EXCERPT

□ □ □ □ □

They lost on Saturday and lost again on Sunday, as the Winnipeg Jets came into Chicago and, thanks to a late goal from Andrew Copp, left with a 2-1 victory. The Blackhawks didn’t have Jonathan Toews in the lineup, as their captain remains out with an injury.

The news wasn’t particularly promising Sunday. Toews, who has four goals and 12 points in 21 games this season, is being kept off the ice for the next few days, because his injury isn’t improving.

“When you’re missing a guy right away for a couple of games, it may not really show up and guys are excited to get that chance. The longer you go, missing a great player, there’s going to be a hole,” Patrick Kane told CSN Chicago.

“Nothing we can control. It’s something guys like myself and other guys have to step up and try to [help], whether it’s taking on more ownership and leadership, playing the right way and do whatever you can to help this team win.”

The Blackhawks have been kept to two or fewer goals in four of their last five games. They haven’t scored a power play goal in the last five games, going 0-for-13 in that stretch.

In addition to missing Toews, the Blackhawks are also without goalie Corey Crawford for two to three weeks.

This is a difficult stretch they’re going through.

“Well, you certainly miss his presence in all aspects of your team game, his leadership as well, as good as anybody that’s played,” coach Joel Quenneville said of Toews. “You use all those important minutes.”

□ □ □ □ □

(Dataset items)
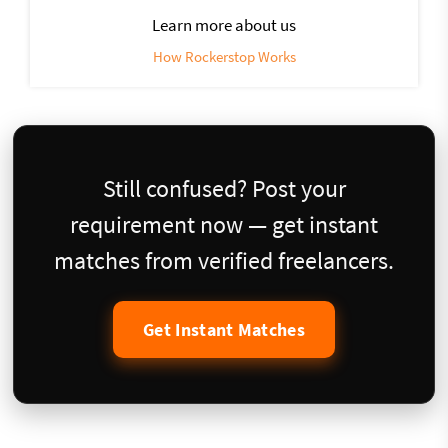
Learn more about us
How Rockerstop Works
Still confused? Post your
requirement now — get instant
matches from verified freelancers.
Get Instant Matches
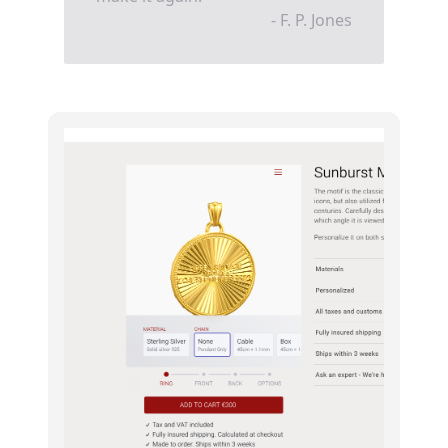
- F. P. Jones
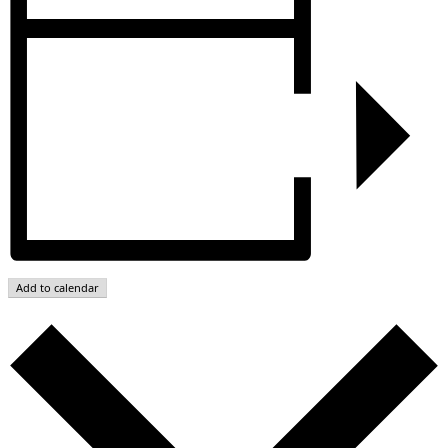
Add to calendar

□ □ □ □ □

EXERCISE SET
1 > Summarize the Blackhawks article in two sentences.
2 > Edit the records so that "calendar" becomes "schedule", keeping everything else the same, and give them back without the pictures.
The text and the records were taken from unrelated sources.

LIST OF SOLUTIONS
1 > The Blackhawks lost 2-1 to the Winnipeg Jets on a late goal from Andrew Copp, playing without captain Jonathan Toews, whose injury isn't improving and who is being kept off the ice for the next few days. They are also without goalie Corey Crawford for two to three weeks and have gone 0-for-13 on the power play over their last five games.

2 >
Learn more about us
How Rockerstop Works
Still confused? Post your
requirement now — get instant
matches from verified freelancers.
Get Instant Matches
- F. P. Jones
Add to schedule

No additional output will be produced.